Mais y eut-il jamais une âme plus généreuse, plus éprise du beau et du sublime? Qui a jamais été doué d'une plus grande tendresse de coeur, car ces sentiments qui sortaient de son âme, qui étaient son génie, qui étaient lui-même, comment les aurait-il exprimés, s'il ne les avait ressentis?
Ramené bientôt à la réalité des choses, il se sentait arrêté par le doute; une sorte de scepticisme s'emparait de lui, et il ne lui restait plus que l'inconstance et le dégoût. Avec une pareille nature, plus l'imagination est forte, plus les chutes sont profondes; c'est qu'en effet, l'imagination seule est un guide peu sûr et que la direction de la vie humaine ne doit pas lui appartenir.
Faut-il s'étonner qu'on trouve ainsi un homme double dans Chateaubriand, l'un doué de tant de charmes, de tant d'esprit et de bonté, l'autre brusque et morose, absolu, impérieux, et pour prendre ses expressions mêmes, mobile comme le nuage, impétueux comme la tempête? Sans doute, les femmes qu'il captivait avaient à souffrir; il en faisait ses esclaves et leur infligeait le poids écrasant de ses déceptions et de ses caprices. À qui s'en prendre? À lui sans doute, mais à elles aussi: l'expiation naît de la faute; c'est ainsi que ces belles adorées portaient la peine de leurs folles amours, et que le châtiment venait à elles par leur adorateur. Croit-on qu'elles l'en aimaient moins pour cela? Non sans doute. Comment n'auraient-elles pas préféré à de monotones tendresses les élans soudains et troublants de passions grandes et vagues comme l'infini, qui emportent l'âme jusqu'au pur idéal! Quelle femme ne voudrait posséder ces dons de la vie supérieure même au prix de peines amères et de quelques douleurs!

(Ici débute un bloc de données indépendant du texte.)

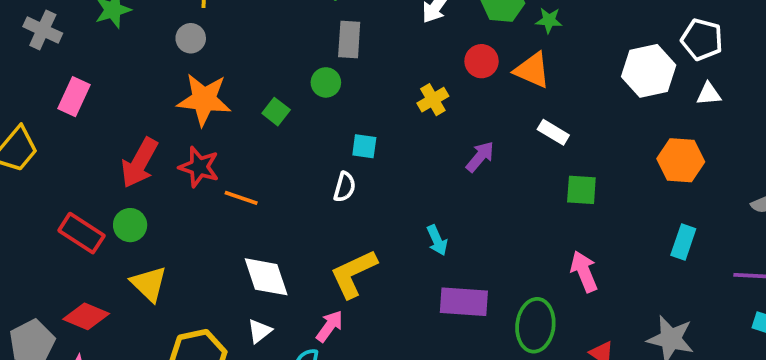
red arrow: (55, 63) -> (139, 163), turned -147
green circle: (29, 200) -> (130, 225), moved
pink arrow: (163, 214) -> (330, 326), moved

Au surplus, veut-on avoir le portrait de Chateaubriand dans ce qu'on pourrait appeler son état normal? Joubert, écrivant à M. Molé, va nous le donner: «Chateaubriand, que je vois la moitié de la journée, me fait peu compagnie; mais ce n'est pas sa faute: c'est celle de ma léthargie. Je serais fort aise que vous le voyiez ici, pour juger de quelle incomparable bonté, de quelle parfaite innocence, de quelle simplicité de vie et de moeurs, et au milieu de tout cela, de quelle inépuisable gaîté, de quelle paix, de quel bonheur il est capable, quand il n'est soumis qu'aux influences des saisons, et remué que par lui-même. Sa femme et lui me paraissent ici dans leur véritable élément. Quant à lui, sa vie est pour moi un spectacle, un objet de contemplation; il m'offre vraiment un modèle, et je vous assure qu'il ne s'en doute pas; s'il voulait bien faire, il ne ferait pas si bien[30].» Voilà un portrait qui réfute bien des dénigrements et corrige bien des injustices.